[Records excerpted from a collection]
Content starts

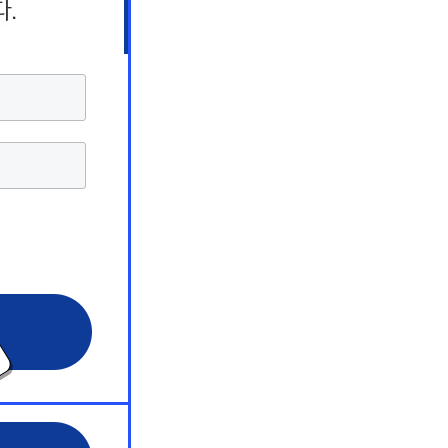
상담 서비스
상담 서비스
상담 서비스
해커스 원
해커스 원
해커스 원
 서비스
 서비스
 서비스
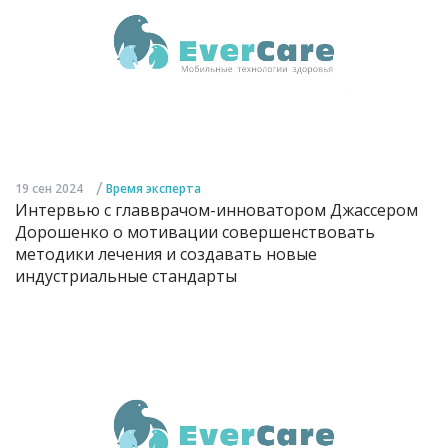
/
19 сен 2024
Время эксперта
Интервью с главврачом-инноватором Джассером
Дорошенко о мотивации совершенствовать
методики лечения и создавать новые
индустриальные стандарты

Content ends

_Your goal_.
Render the records above word for word and leave the pictures out.

_Answer space_.
상담 서비스
상담 서비스
상담 서비스
해커스 원
해커스 원
해커스 원
 서비스
 서비스
 서비스
/
19 сен 2024
Время эксперта
Интервью с главврачом-инноватором Джассером
Дорошенко о мотивации совершенствовать
методики лечения и создавать новые
индустриальные стандарты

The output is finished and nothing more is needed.